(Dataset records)
-*-
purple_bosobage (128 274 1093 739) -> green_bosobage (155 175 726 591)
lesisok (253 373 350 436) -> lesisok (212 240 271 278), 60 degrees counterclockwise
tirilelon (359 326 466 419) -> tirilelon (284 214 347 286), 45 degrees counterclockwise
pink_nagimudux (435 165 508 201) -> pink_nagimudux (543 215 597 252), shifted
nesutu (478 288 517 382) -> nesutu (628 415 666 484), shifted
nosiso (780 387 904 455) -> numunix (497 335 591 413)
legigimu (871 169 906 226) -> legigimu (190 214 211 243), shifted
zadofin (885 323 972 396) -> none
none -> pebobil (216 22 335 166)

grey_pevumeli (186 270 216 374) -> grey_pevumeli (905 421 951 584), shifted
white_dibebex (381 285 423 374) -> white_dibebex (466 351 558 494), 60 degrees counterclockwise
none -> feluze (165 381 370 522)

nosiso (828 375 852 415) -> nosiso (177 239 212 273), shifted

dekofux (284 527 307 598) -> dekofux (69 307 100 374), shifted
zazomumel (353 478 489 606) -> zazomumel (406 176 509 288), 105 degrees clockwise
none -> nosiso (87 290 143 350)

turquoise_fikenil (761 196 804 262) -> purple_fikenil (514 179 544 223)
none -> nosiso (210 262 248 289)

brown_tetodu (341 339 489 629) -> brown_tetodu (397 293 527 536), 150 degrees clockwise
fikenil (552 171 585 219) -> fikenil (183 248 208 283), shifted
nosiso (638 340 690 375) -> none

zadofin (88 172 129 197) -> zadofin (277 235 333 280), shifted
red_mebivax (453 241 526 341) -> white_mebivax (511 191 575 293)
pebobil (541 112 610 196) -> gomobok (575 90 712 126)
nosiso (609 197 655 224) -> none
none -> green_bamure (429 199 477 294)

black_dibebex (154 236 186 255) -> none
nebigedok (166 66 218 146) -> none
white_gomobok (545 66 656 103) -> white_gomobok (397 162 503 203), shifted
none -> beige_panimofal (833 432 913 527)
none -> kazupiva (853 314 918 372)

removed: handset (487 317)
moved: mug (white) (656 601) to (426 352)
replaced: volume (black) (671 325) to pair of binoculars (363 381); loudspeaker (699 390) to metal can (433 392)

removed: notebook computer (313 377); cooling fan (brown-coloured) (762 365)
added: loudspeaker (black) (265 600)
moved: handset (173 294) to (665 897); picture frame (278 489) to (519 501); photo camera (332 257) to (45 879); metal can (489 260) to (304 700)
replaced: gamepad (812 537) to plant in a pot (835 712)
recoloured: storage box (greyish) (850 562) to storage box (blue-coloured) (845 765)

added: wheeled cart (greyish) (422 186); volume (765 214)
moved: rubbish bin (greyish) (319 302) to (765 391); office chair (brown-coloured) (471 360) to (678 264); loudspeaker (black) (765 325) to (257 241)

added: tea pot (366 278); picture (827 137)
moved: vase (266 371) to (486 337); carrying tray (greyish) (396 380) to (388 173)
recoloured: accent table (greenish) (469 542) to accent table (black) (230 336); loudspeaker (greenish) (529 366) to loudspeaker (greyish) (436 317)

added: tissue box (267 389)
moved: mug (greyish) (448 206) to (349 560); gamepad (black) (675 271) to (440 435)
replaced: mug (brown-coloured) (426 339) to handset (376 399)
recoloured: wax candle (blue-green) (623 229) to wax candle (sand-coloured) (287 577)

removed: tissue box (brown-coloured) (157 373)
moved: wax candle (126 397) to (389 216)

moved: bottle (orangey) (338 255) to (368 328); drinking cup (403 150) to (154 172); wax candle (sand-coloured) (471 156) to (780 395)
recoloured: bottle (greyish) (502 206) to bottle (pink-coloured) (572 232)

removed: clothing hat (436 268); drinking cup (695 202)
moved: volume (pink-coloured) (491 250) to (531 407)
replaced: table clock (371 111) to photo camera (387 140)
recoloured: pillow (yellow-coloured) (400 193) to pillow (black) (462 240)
-*-
**TASK REQUIREMENTS**
The goal is a faithful transcription of every entry above.

**ANSWER SPACE**
purple_bosobage (128 274 1093 739) -> green_bosobage (155 175 726 591)
lesisok (253 373 350 436) -> lesisok (212 240 271 278), 60 degrees counterclockwise
tirilelon (359 326 466 419) -> tirilelon (284 214 347 286), 45 degrees counterclockwise
pink_nagimudux (435 165 508 201) -> pink_nagimudux (543 215 597 252), shifted
nesutu (478 288 517 382) -> nesutu (628 415 666 484), shifted
nosiso (780 387 904 455) -> numunix (497 335 591 413)
legigimu (871 169 906 226) -> legigimu (190 214 211 243), shifted
zadofin (885 323 972 396) -> none
none -> pebobil (216 22 335 166)

grey_pevumeli (186 270 216 374) -> grey_pevumeli (905 421 951 584), shifted
white_dibebex (381 285 423 374) -> white_dibebex (466 351 558 494), 60 degrees counterclockwise
none -> feluze (165 381 370 522)

nosiso (828 375 852 415) -> nosiso (177 239 212 273), shifted

dekofux (284 527 307 598) -> dekofux (69 307 100 374), shifted
zazomumel (353 478 489 606) -> zazomumel (406 176 509 288), 105 degrees clockwise
none -> nosiso (87 290 143 350)

turquoise_fikenil (761 196 804 262) -> purple_fikenil (514 179 544 223)
none -> nosiso (210 262 248 289)

brown_tetodu (341 339 489 629) -> brown_tetodu (397 293 527 536), 150 degrees clockwise
fikenil (552 171 585 219) -> fikenil (183 248 208 283), shifted
nosiso (638 340 690 375) -> none

zadofin (88 172 129 197) -> zadofin (277 235 333 280), shifted
red_mebivax (453 241 526 341) -> white_mebivax (511 191 575 293)
pebobil (541 112 610 196) -> gomobok (575 90 712 126)
nosiso (609 197 655 224) -> none
none -> green_bamure (429 199 477 294)

black_dibebex (154 236 186 255) -> none
nebigedok (166 66 218 146) -> none
white_gomobok (545 66 656 103) -> white_gomobok (397 162 503 203), shifted
none -> beige_panimofal (833 432 913 527)
none -> kazupiva (853 314 918 372)

removed: handset (487 317)
moved: mug (white) (656 601) to (426 352)
replaced: volume (black) (671 325) to pair of binoculars (363 381); loudspeaker (699 390) to metal can (433 392)

removed: notebook computer (313 377); cooling fan (brown-coloured) (762 365)
added: loudspeaker (black) (265 600)
moved: handset (173 294) to (665 897); picture frame (278 489) to (519 501); photo camera (332 257) to (45 879); metal can (489 260) to (304 700)
replaced: gamepad (812 537) to plant in a pot (835 712)
recoloured: storage box (greyish) (850 562) to storage box (blue-coloured) (845 765)

added: wheeled cart (greyish) (422 186); volume (765 214)
moved: rubbish bin (greyish) (319 302) to (765 391); office chair (brown-coloured) (471 360) to (678 264); loudspeaker (black) (765 325) to (257 241)

added: tea pot (366 278); picture (827 137)
moved: vase (266 371) to (486 337); carrying tray (greyish) (396 380) to (388 173)
recoloured: accent table (greenish) (469 542) to accent table (black) (230 336); loudspeaker (greenish) (529 366) to loudspeaker (greyish) (436 317)

added: tissue box (267 389)
moved: mug (greyish) (448 206) to (349 560); gamepad (black) (675 271) to (440 435)
replaced: mug (brown-coloured) (426 339) to handset (376 399)
recoloured: wax candle (blue-green) (623 229) to wax candle (sand-coloured) (287 577)

removed: tissue box (brown-coloured) (157 373)
moved: wax candle (126 397) to (389 216)

moved: bottle (orangey) (338 255) to (368 328); drinking cup (403 150) to (154 172); wax candle (sand-coloured) (471 156) to (780 395)
recoloured: bottle (greyish) (502 206) to bottle (pink-coloured) (572 232)

removed: clothing hat (436 268); drinking cup (695 202)
moved: volume (pink-coloured) (491 250) to (531 407)
replaced: table clock (371 111) to photo camera (387 140)
recoloured: pillow (yellow-coloured) (400 193) to pillow (black) (462 240)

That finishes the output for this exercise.